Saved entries
Segment Open

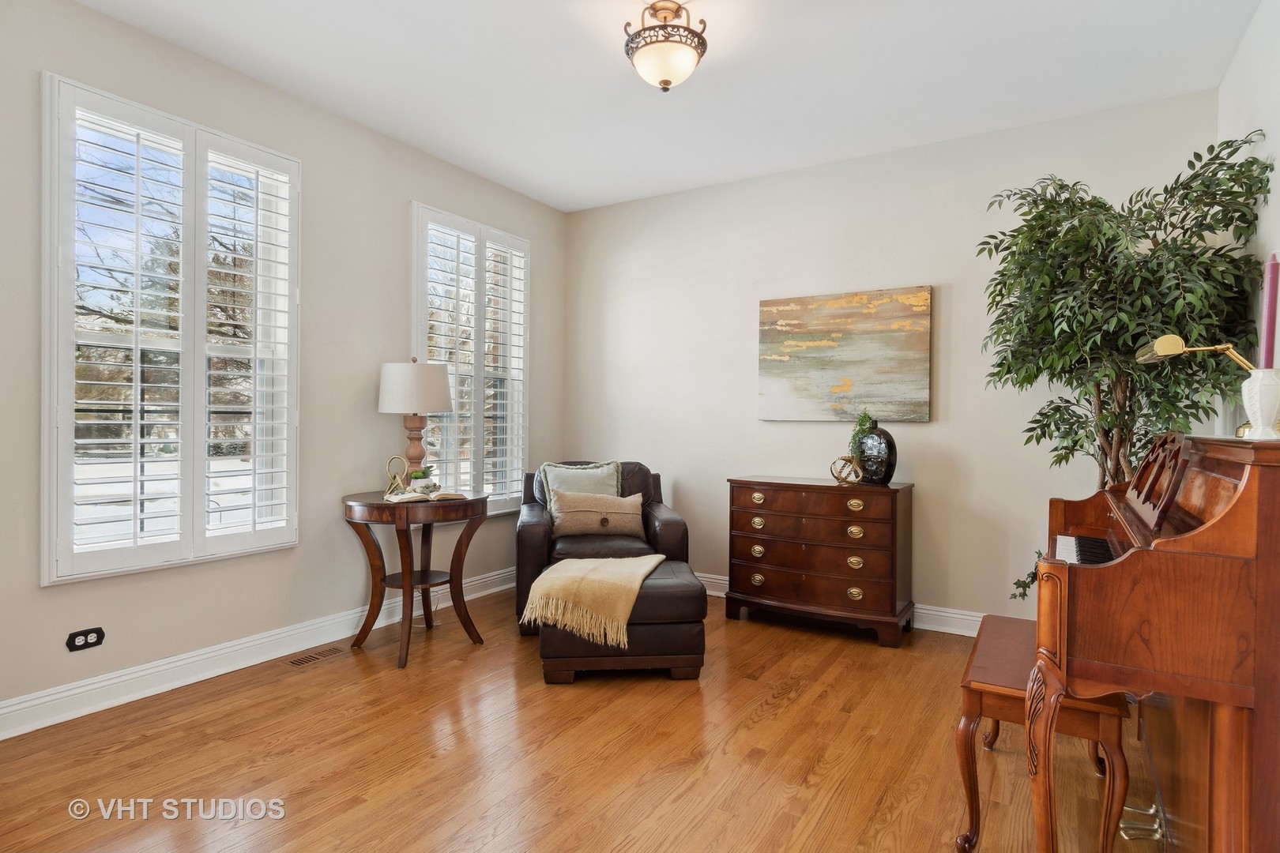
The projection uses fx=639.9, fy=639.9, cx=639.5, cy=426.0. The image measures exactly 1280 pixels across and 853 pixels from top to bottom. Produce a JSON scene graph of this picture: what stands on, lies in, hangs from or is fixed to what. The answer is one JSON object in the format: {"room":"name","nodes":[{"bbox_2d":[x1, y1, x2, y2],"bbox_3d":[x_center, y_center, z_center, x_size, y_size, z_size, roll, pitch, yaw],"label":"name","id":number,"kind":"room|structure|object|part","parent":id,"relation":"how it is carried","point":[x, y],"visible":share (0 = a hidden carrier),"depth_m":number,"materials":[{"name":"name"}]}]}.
{"room":"living room","nodes":[
{"label":"living room","id":0,"kind":"room"},
{"bbox_2d":[0,0,566,730],"bbox_3d":[-1.883,-0.262,3.083,0.164,2.779,4.664,1,0,32],"label":"left wall","id":1,"kind":"structure","parent":0,"point":[404,193],"depth_m":3.11,"materials":[{"name":"paint"}]},
{"bbox_2d":[65,626,105,651],"bbox_3d":[-2.197,0.844,2.537,0.010,0.073,0.114,1,0,32],"label":"wall socket","id":2,"kind":"object","parent":1,"relation":"attached to","point":[99,633],"visible":0.98,"depth_m":2.53,"materials":[{"name":"black plastic"}]},
{"bbox_2d":[41,71,301,582],"bbox_3d":[-2.011,-0.344,2.839,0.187,1.935,1.014,1,0,32],"label":"window","id":3,"kind":"structure","parent":1,"relation":"in","point":[71,265],"depth_m":2.72,"materials":[{"name":"white glass"}]},
{"bbox_2d":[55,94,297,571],"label":"plantation shutter","id":4,"kind":"object","parent":3,"relation":"attached to","point":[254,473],"visible":0.87,"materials":[{"name":"white wood"}]},
{"bbox_2d":[0,567,519,740],"bbox_3d":[-1.818,1.065,3.036,0.019,0.128,4.299,1,0,32],"label":"baseboard","id":5,"kind":"structure","parent":1,"relation":"attached to","point":[229,670],"depth_m":2.84,"materials":[{"name":"white paint"}]},
{"bbox_2d":[410,202,530,514],"bbox_3d":[-1.124,-0.357,4.260,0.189,1.961,1.048,1,0,32],"label":"window","id":6,"kind":"structure","parent":1,"relation":"in","point":[422,352],"depth_m":4.22,"materials":[{"name":"white glass"}]},
{"bbox_2d":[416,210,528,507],"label":"plantation shutter","id":7,"kind":"object","parent":6,"relation":"attached to","point":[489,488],"visible":0.67,"depth_m":4.22,"materials":[{"name":"white wood"}]},
{"bbox_2d":[0,586,1165,852],"bbox_3d":[-0.111,1.202,1.934,4.167,0.100,4.917,1,0,32],"label":"floor","id":8,"kind":"structure","parent":0,"point":[138,747],"depth_m":2.21,"materials":[{"name":"brown wood"}]},
{"bbox_2d":[280,645,348,667],"bbox_3d":[-1.602,1.129,3.138,0.117,0.006,0.294,1,0,32],"label":"floor vent","id":9,"kind":"object","parent":8,"relation":"in","point":[309,657],"visible":0.97,"depth_m":3.12,"materials":[{"name":"brown metal"}]},
{"bbox_2d":[342,489,491,668],"bbox_3d":[-1.161,0.757,3.342,0.685,0.772,0.684,1,0,32],"label":"side table","id":10,"kind":"object","parent":8,"relation":"on","point":[472,503],"visible":0.92,"depth_m":3.23,"materials":[{"name":"brown wood"}]},
{"bbox_2d":[384,455,410,495],"bbox_3d":[-1.295,0.265,3.425,0.147,0.216,0.071,0,0,-5],"label":"decorative knot","id":11,"kind":"object","parent":10,"relation":"on","point":[397,483],"visible":0.9,"depth_m":3.41,"materials":[{"name":"gold"}]},
{"bbox_2d":[377,356,454,487],"bbox_3d":[-1.216,-0.009,3.463,0.373,0.755,0.370,1,0,32],"label":"table lamp","id":12,"kind":"object","parent":10,"relation":"on","point":[439,391],"visible":0.98,"depth_m":3.35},
{"bbox_3d":[-1.231,-0.204,3.515,0.430,0.271,0.418,1,0,32],"label":"drum shade","id":13,"kind":"part","parent":12,"relation":"part of","materials":[{"name":"fabric"}]},
{"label":"lamp base","id":14,"kind":"part","parent":12,"relation":"part of","materials":[{"name":"brown wood"}]},
{"bbox_2d":[407,465,436,493],"bbox_3d":[-1.122,0.279,3.311,0.141,0.145,0.138,0,0,2],"label":"small plant","id":15,"kind":"object","parent":10,"relation":"on","point":[419,476],"visible":0.96,"depth_m":3.28,"materials":[{"name":"plant"}]},
{"bbox_2d":[383,489,466,503],"bbox_3d":[-1.084,0.345,3.209,0.348,0.035,0.215,0,0,-30],"label":"open book","id":16,"kind":"object","parent":10,"relation":"on","point":[407,496],"visible":0.95,"depth_m":3.13,"materials":[{"name":"beige paper"}]},
{"bbox_2d":[515,459,688,635],"bbox_3d":[-0.253,0.686,4.010,0.978,0.897,0.963,0,0,-8],"label":"armchair","id":17,"kind":"object","parent":8,"relation":"on","point":[679,525],"visible":0.5,"depth_m":3.72,"materials":[{"name":"leather"}]},
{"bbox_2d":[537,460,621,523],"bbox_3d":[-0.368,0.439,4.025,0.512,0.422,0.217,0,0,-13],"label":"throw pillow","id":18,"kind":"object","parent":17,"relation":"on","point":[604,483],"visible":0.48,"depth_m":4.00,"materials":[{"name":"fabric"}]},
{"bbox_2d":[547,486,646,537],"bbox_3d":[-0.258,0.524,3.863,0.585,0.281,0.179,0,0,-8],"label":"lumbar pillow","id":19,"kind":"object","parent":17,"relation":"on","point":[615,501],"visible":0.99,"depth_m":3.81,"materials":[{"name":"beige fabric"}]},
{"bbox_2d":[537,557,707,684],"bbox_3d":[-0.089,0.931,3.154,0.750,0.435,0.648,0,0,-6],"label":"ottoman","id":20,"kind":"object","parent":8,"relation":"on","point":[679,581],"visible":0.68,"depth_m":2.87,"materials":[{"name":"brown leather"}]},
{"bbox_2d":[518,552,667,646],"bbox_3d":[-0.213,0.810,3.185,0.608,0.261,0.703,0,0,13],"label":"throw blanket","id":21,"kind":"object","parent":20,"relation":"on","point":[655,561],"visible":0.99,"depth_m":2.94,"materials":[{"name":"beige fabric"}]},
{"bbox_2d":[723,475,914,647],"bbox_3d":[1.011,0.735,3.706,0.990,0.831,0.444,1,0,32],"label":"chest of drawers","id":22,"kind":"object","parent":8,"relation":"on","point":[758,543],"visible":0.99,"depth_m":3.52,"materials":[{"name":"brown wood"}]},
{"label":"pull","id":23,"kind":"part","parent":22,"relation":"part of","materials":[{"name":"gold metal"}]},
{"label":"pull","id":24,"kind":"part","parent":22,"relation":"part of","materials":[{"name":"gold metal"}]},
{"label":"pull","id":25,"kind":"part","parent":22,"relation":"part of","materials":[{"name":"gold metal"}]},
{"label":"pull","id":26,"kind":"part","parent":22,"relation":"part of","materials":[{"name":"gold metal"}]},
{"bbox_2d":[828,454,863,484],"bbox_3d":[1.164,0.249,3.625,0.187,0.169,0.165,1,0,32],"label":"decorative orb","id":27,"kind":"object","parent":22,"relation":"on","point":[837,479],"visible":0.97,"depth_m":3.59,"materials":[{"name":"gold"}]},
{"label":"pull","id":28,"kind":"part","parent":22,"relation":"part of","materials":[{"name":"gold metal"}]},
{"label":"pull","id":29,"kind":"part","parent":22,"relation":"part of","materials":[{"name":"gold metal"}]},
{"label":"pull","id":30,"kind":"part","parent":22,"relation":"part of","materials":[{"name":"gold metal"}]},
{"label":"pull","id":31,"kind":"part","parent":22,"relation":"part of","materials":[{"name":"gold metal"}]},
{"bbox_2d":[854,422,897,484],"bbox_3d":[1.311,0.159,3.582,0.126,0.332,0.257,0,0,-34],"label":"black vase","id":32,"kind":"object","parent":22,"relation":"on","point":[890,446],"visible":0.88,"depth_m":3.51,"materials":[{"name":"black ceramic"}]},
{"bbox_2d":[847,411,874,467],"bbox_3d":[1.258,0.097,3.645,0.151,0.363,0.167,1,0,22],"label":"trailing plant","id":33,"kind":"object","parent":32,"relation":"in","point":[860,429],"visible":0.79,"depth_m":3.62,"materials":[{"name":"green plant"}]},
{"bbox_2d":[952,614,1130,852],"bbox_3d":[1.214,0.925,1.967,0.357,0.487,0.799,1,0,32],"label":"piano bench","id":34,"kind":"object","parent":8,"relation":"on","point":[970,804],"visible":0.69,"depth_m":1.73,"materials":[{"name":"brown wood"}]},
{"bbox_2d":[975,130,1270,616],"bbox_3d":[1.956,0.027,2.742,0.987,2.287,0.967,1,0,32],"label":"artificial tree","id":35,"kind":"object","parent":8,"relation":"on","point":[1208,187],"visible":0.72,"depth_m":2.60,"materials":[{"name":"green plant"}]},
{"bbox_2d":[1023,429,1279,852],"bbox_3d":[1.433,0.602,1.760,0.610,1.154,1.317,1,0,32],"label":"piano","id":36,"kind":"object","parent":8,"relation":"on","point":[1244,496],"visible":0.99,"depth_m":1.32,"materials":[{"name":"brown wood"}]},
{"bbox_3d":[1.317,0.363,1.756,0.311,0.029,0.534,1,0,32],"label":"keyboard","id":37,"kind":"part","parent":36,"relation":"part of","materials":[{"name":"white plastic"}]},
{"bbox_2d":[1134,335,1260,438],"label":"desk lamp","id":38,"kind":"object","parent":36,"relation":"on","point":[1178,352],"visible":0.8,"depth_m":1.70,"materials":[{"name":"gold metal"}]},
{"bbox_2d":[1239,368,1279,439],"bbox_3d":[1.444,-0.045,1.468,0.108,0.158,0.109,1,0,32],"label":"candle holder","id":39,"kind":"object","parent":36,"relation":"on","point":[1274,406],"visible":0.96,"depth_m":1.45,"materials":[{"name":"white ceramic"}]},
{"bbox_2d":[1260,252,1279,369],"bbox_3d":[1.506,-0.246,1.527,0.042,0.334,0.044,1,0,32],"label":"candle","id":40,"kind":"object","parent":39,"relation":"in","point":[1274,269],"visible":0.93,"depth_m":1.52,"materials":[{"name":"wax"}]},
{"bbox_2d":[71,0,1264,212],"bbox_3d":[-0.119,-1.652,1.931,4.149,0.107,4.817,1,0,32],"label":"ceiling","id":41,"kind":"structure","parent":0,"point":[682,1],"depth_m":2.89,"materials":[{"name":"white paint"}]},
{"bbox_2d":[623,0,707,91],"bbox_3d":[0.099,-1.471,2.519,0.327,0.296,0.325,1,0,32],"label":"ceiling light","id":42,"kind":"object","parent":41,"relation":"attached to","point":[667,83],"visible":0.99,"depth_m":2.45,"materials":[{"name":"white glass"}]},
{"bbox_2d":[563,88,1223,631],"bbox_3d":[1.080,-0.240,4.061,4.006,2.764,0.165,1,0,32],"label":"back wall","id":43,"kind":"structure","parent":0,"point":[940,267],"depth_m":3.78,"materials":[{"name":"paint"}]},
{"bbox_2d":[692,572,992,638],"bbox_3d":[1.170,1.081,3.906,4.031,0.124,0.021,1,0,32],"label":"baseboard","id":44,"kind":"structure","parent":43,"relation":"attached to","point":[970,618],"depth_m":3.60,"materials":[{"name":"white paint"}]},
{"bbox_2d":[756,285,933,422],"bbox_3d":[1.209,-0.414,3.867,1.006,0.780,0.038,1,0,32],"label":"painting","id":45,"kind":"object","parent":43,"relation":"attached to","point":[827,327],"visible":0.99,"depth_m":3.82},
{"bbox_2d":[1219,0,1279,434],"bbox_3d":[1.574,-0.229,1.045,0.159,2.787,4.654,1,0,32],"label":"right wall","id":46,"kind":"structure","parent":0,"point":[1276,170],"depth_m":2.46,"materials":[{"name":"white paint"}]}
]}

Segment Closed

Exercise goal >> When a line in the data holds the word "wood", show that line.

Written answer >>
{"bbox_2d":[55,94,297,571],"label":"plantation shutter","id":4,"kind":"object","parent":3,"relation":"attached to","point":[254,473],"visible":0.87,"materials":[{"name":"white wood"}]},
{"bbox_2d":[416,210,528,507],"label":"plantation shutter","id":7,"kind":"object","parent":6,"relation":"attached to","point":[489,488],"visible":0.67,"depth_m":4.22,"materials":[{"name":"white wood"}]},
{"bbox_2d":[0,586,1165,852],"bbox_3d":[-0.111,1.202,1.934,4.167,0.100,4.917,1,0,32],"label":"floor","id":8,"kind":"structure","parent":0,"point":[138,747],"depth_m":2.21,"materials":[{"name":"brown wood"}]},
{"bbox_2d":[342,489,491,668],"bbox_3d":[-1.161,0.757,3.342,0.685,0.772,0.684,1,0,32],"label":"side table","id":10,"kind":"object","parent":8,"relation":"on","point":[472,503],"visible":0.92,"depth_m":3.23,"materials":[{"name":"brown wood"}]},
{"label":"lamp base","id":14,"kind":"part","parent":12,"relation":"part of","materials":[{"name":"brown wood"}]},
{"bbox_2d":[723,475,914,647],"bbox_3d":[1.011,0.735,3.706,0.990,0.831,0.444,1,0,32],"label":"chest of drawers","id":22,"kind":"object","parent":8,"relation":"on","point":[758,543],"visible":0.99,"depth_m":3.52,"materials":[{"name":"brown wood"}]},
{"bbox_2d":[952,614,1130,852],"bbox_3d":[1.214,0.925,1.967,0.357,0.487,0.799,1,0,32],"label":"piano bench","id":34,"kind":"object","parent":8,"relation":"on","point":[970,804],"visible":0.69,"depth_m":1.73,"materials":[{"name":"brown wood"}]},
{"bbox_2d":[1023,429,1279,852],"bbox_3d":[1.433,0.602,1.760,0.610,1.154,1.317,1,0,32],"label":"piano","id":36,"kind":"object","parent":8,"relation":"on","point":[1244,496],"visible":0.99,"depth_m":1.32,"materials":[{"name":"brown wood"}]},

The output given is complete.